ABANDONO AFETIVO
"Eu queria construir uma ruína. Embora eu saiba que ruína é uma desconstrução. Minha ideia era de fazer alguma coisa ao jeito de tapera. Alguma coisa que servisse para abrigar o abandono, como as taperas abrigam.
Porque o abandono pode não ser apenas de um homem debaixo da ponte, mas pode ser também de um gato no beco ou de uma criança presa num cubículo.
O abandono pode ser também de uma expressão que tenha entrado para o arcaico ou mesmo de uma palavra. [...] Queria construir uma ruína para a palavra amor. Talvez ela renascesse das ruínas, como o lírio pode nascer de um monturo"
Manoel de Barros
Estudos sobre abandono afetivo, caracterizam-no como um distanciamento ou ausência amorosa dos pais no convívio com os filhos, por motivos conscientes ou inconscientes, ainda que as obrigações alimentícias sejam cumpridas (Braga e Fuks,2013).
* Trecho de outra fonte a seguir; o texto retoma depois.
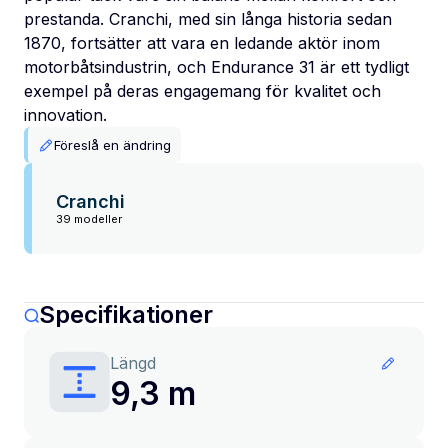
prestanda. Cranchi, med sin långa historia sedan
1870, fortsätter att vara en ledande aktör inom
motorbåtsindustrin, och Endurance 31 är ett tydligt
exempel på deras engagemang för kvalitet och
innovation.
Föreslå en ändring
Cranchi
39 modeller
Specifikationer
Längd
9,3 m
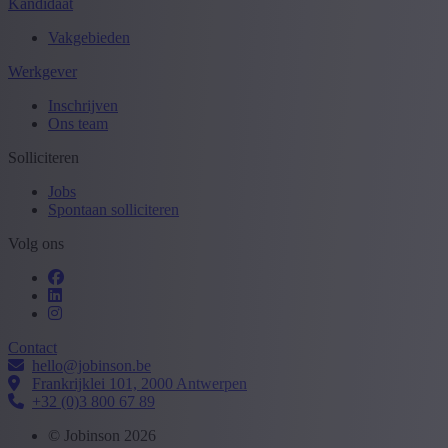
Kandidaat
Vakgebieden
Werkgever
Inschrijven
Ons team
Solliciteren
Jobs
Spontaan solliciteren
Volg ons
Contact
hello@jobinson.be
Frankrijklei 101, 2000 Antwerpen
+32 (0)3 800 67 89
© Jobinson 2026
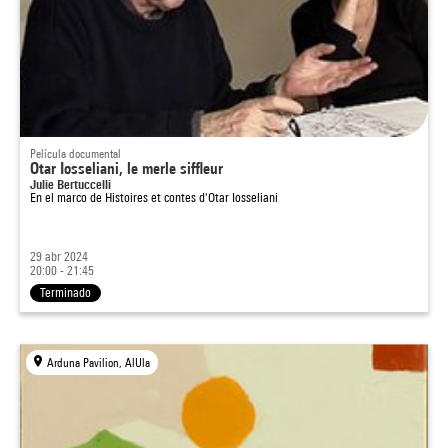
Película documental
Otar Iosseliani, le merle siffleur
Julie Bertuccelli
En el marco de
Histoires et contes d'Otar Iosseliani
29 abr 2024
20:00 - 21:45
Terminado
Arduna Pavilion, AlUla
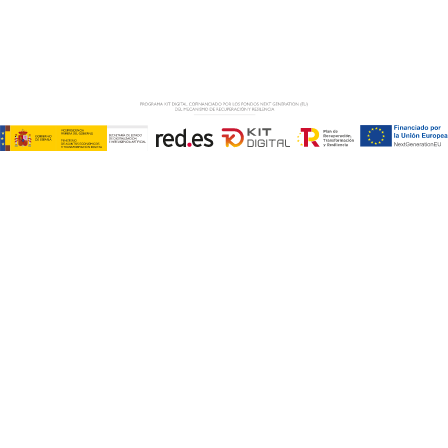
AVISO LEGAL
–
POLÍTICA DE COOKIES
–
POLÍTICA DE
PRIVACIDAD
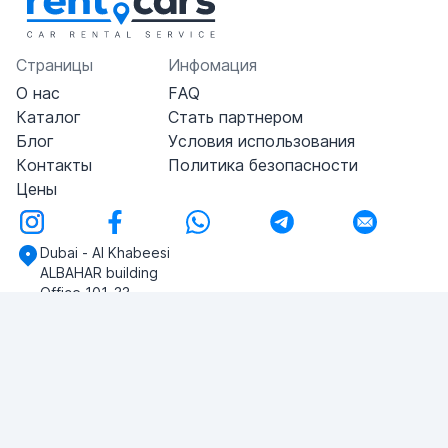
Страницы
Инфомация
О нас
FAQ
Каталог
Стать партнером
Блог
Условия использования
Контакты
Политика безопасности
Цены
Dubai - Al Khabeesi
ALBAHAR building
Office 101-33
+971-56-505-8555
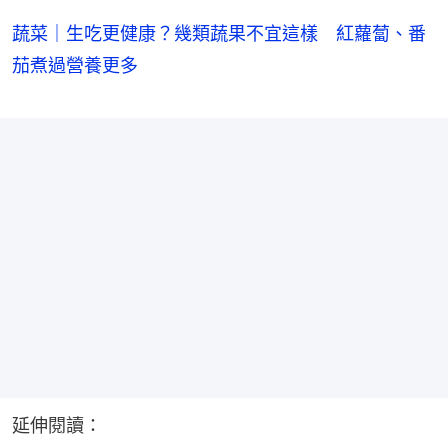
蔬菜｜生吃更健康？幾類蔬果不宜這樣 紅蘿蔔、番
茄煮過營養更多
延伸閱讀：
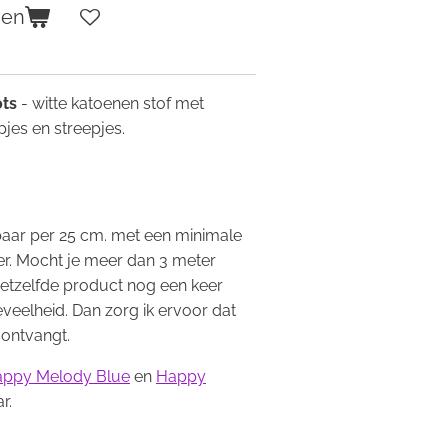
gen
ots
- witte katoenen stof met
pjes en streepjes.
.
gbaar per 25 cm. met een minimale
r. Mocht je meer dan 3 meter
hetzelfde product nog een keer
eveelheid. Dan zorg ik ervoor dat
 ontvangt.
ppy Melody Blue
en
Happy
r.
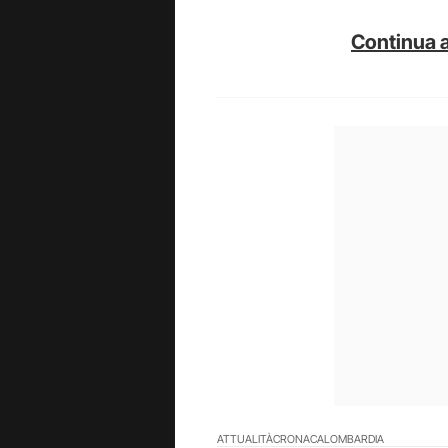
Continua a
ATTUALITÀ
CRONACA
LOMBARDIA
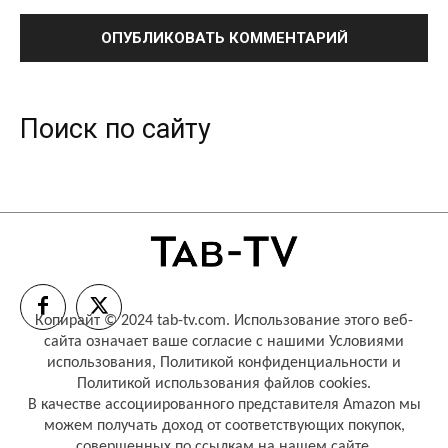
Поиск по сайту
Копирайт © 2024 tab-tv.com. Использование этого веб-
сайта означает ваше согласие с нашими
Условиями
использования
,
Политикой конфиденциальности
и
Политикой использования файлов cookies
.
В качестве ассоциированного представителя Amazon мы
можем получать доход от соответствующих покупок,
совершенных по ссылкам на нашем сайте.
Essa configuração, que tem motivado judicializazões de indenização pelos danos psicossociais causados, costuma ser frequente: após dissolução de uniões; quando o filho é concebido fora do casamento; quando o pai desconhece a sua existência; quando a mãe ou o pai prefere ou não consegue adotá-la afetivamente.
É essencial lembrarmo-nos que, enquanto, de um lado, ações judiciais de alienação parental pesam majoritariamente sobre mulheres, do outro, as ações de abandono afetivo recaem sobre os homens. Isto possui íntima relação com os modos seculares de divisão sexual do trabalho, na família burguesa, ocidental. Nesse cenário, as mulheres estavam limitadas ao espaço privado, ao cuidado do lar e dos filhos, enquanto os homens circulavam no espaço público, incumbidos de prover materialmente a família, restando, por outro lado, inábeis, em sua maioria, à expressão dos afetos e à intimidade junto à prole. Revisitar o passado, permite evidenciar o histórico emprego das mulheres na função do cuidar, sendo facultado aos homens o exercício do papel parental.
Do ponto de vista psicanalítico, podemos dizer que o ser humano nasce em desamparo, dependente dos cuidados de uma rede de pessoas que lhe ofertem, além de leite e pão, palavras, e que a parentalidade se institui sempre através do desejo, de uma adoção afetiva, tanto dos pais quanto da criança, já que a relação biológica, por si, não garante vínculo afetivo e filiação simbólica. Na prática, muitas vezes o papel e a função parental são exercidos por terceiros da família ampliada ou da comunidade, que abrigam as ruínas do abandono socioafetivo, com uma tapera de amor. Essa "indenização" não tem preço.
Julia Torres
Referências de Leitura:
Braga, Julio Cezar de Oliveira, & Fuks, Betty Bernardo. (2013). Indenização por abandono afetivo: a judicialização do afeto. Tempo psicanalitico, 45(2), 303-321.